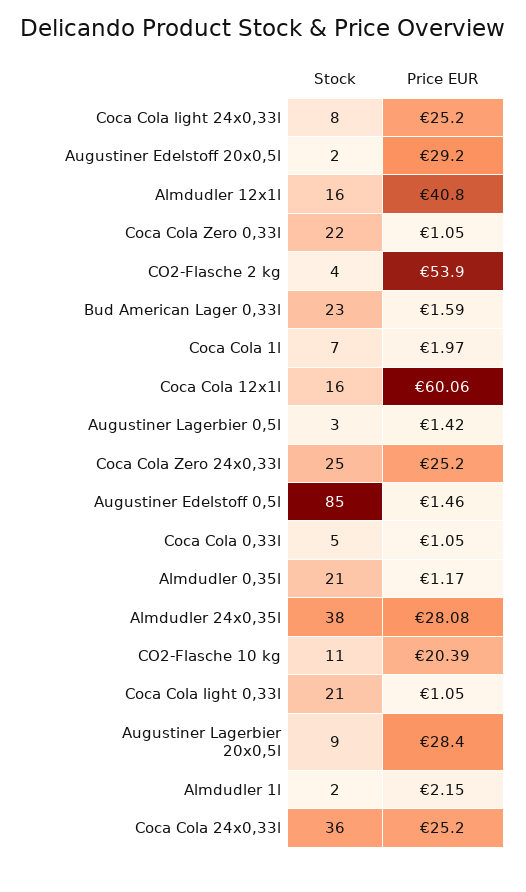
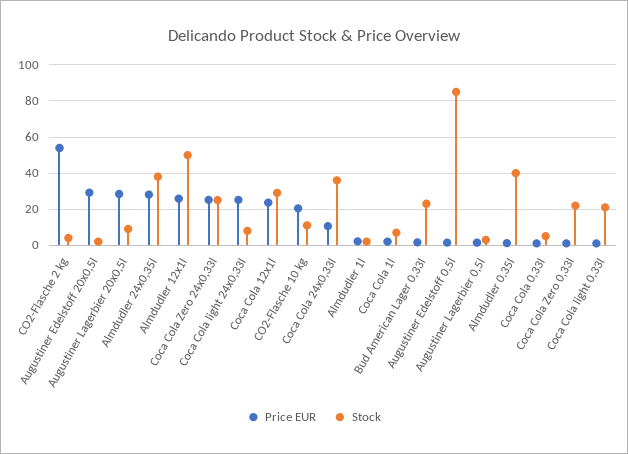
  {
    "Stock": {
      "Coca Cola light 24x0,33l": 8,
      "Augustiner Edelstoff 20x0,5l": 2,
-     "Almdudler 12x1l": 16,
+     "Almdudler 12x1l": 50,
      "Coca Cola Zero 0,33l": 22,
      "CO2-Flasche 2 kg": 4,
      "Bud American Lager 0,33l": 23,
      "Coca Cola 1l": 7,
-     "Coca Cola 12x1l": 16,
+     "Coca Cola 12x1l": 30,
      "Augustiner Lagerbier 0,5l": 3,
      "Coca Cola Zero 24x0,33l": 25,
      "Augustiner Edelstoff 0,5l": 85,
      "Coca Cola 0,33l": 5,
-     "Almdudler 0,35l": 21,
+     "Almdudler 0,35l": 40,
      "Almdudler 24x0,35l": 38,
      "CO2-Flasche 10 kg": 11,
      "Coca Cola light 0,33l": 21,
      "Augustiner Lagerbier 20x0,5l": 9,
      "Almdudler 1l": 2,
      "Coca Cola 24x0,33l": 36
    },
    "Price EUR": {
      "Coca Cola light 24x0,33l": 25.2,
      "Augustiner Edelstoff 20x0,5l": 29.2,
-     "Almdudler 12x1l": 40.8,
+     "Almdudler 12x1l": 25,
      "Coca Cola Zero 0,33l": 1.05,
      "CO2-Flasche 2 kg": 53.9,
      "Bud American Lager 0,33l": 1.59,
      "Coca Cola 1l": 1.97,
-     "Coca Cola 12x1l": 60.06,
+     "Coca Cola 12x1l": 25,
      "Augustiner Lagerbier 0,5l": 1.42,
      "Coca Cola Zero 24x0,33l": 25.2,
      "Augustiner Edelstoff 0,5l": 1.46,
      "Coca Cola 0,33l": 1.05,
      "Almdudler 0,35l": 1.17,
      "Almdudler 24x0,35l": 28.08,
      "CO2-Flasche 10 kg": 20.39,
      "Coca Cola light 0,33l": 1.05,
      "Augustiner Lagerbier 20x0,5l": 28.4,
      "Almdudler 1l": 2.15,
-     "Coca Cola 24x0,33l": 25.2
+     "Coca Cola 24x0,33l": 10
    }
  }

TASK
Whenever the word "Edelstoff" shows up in a line of the entries, copy that line.

RESPONSE TO THE EXERCISE
      "Augustiner Edelstoff 20x0,5l": 2,
      "Augustiner Edelstoff 0,5l": 85,
      "Augustiner Edelstoff 20x0,5l": 29.2,
      "Augustiner Edelstoff 0,5l": 1.46,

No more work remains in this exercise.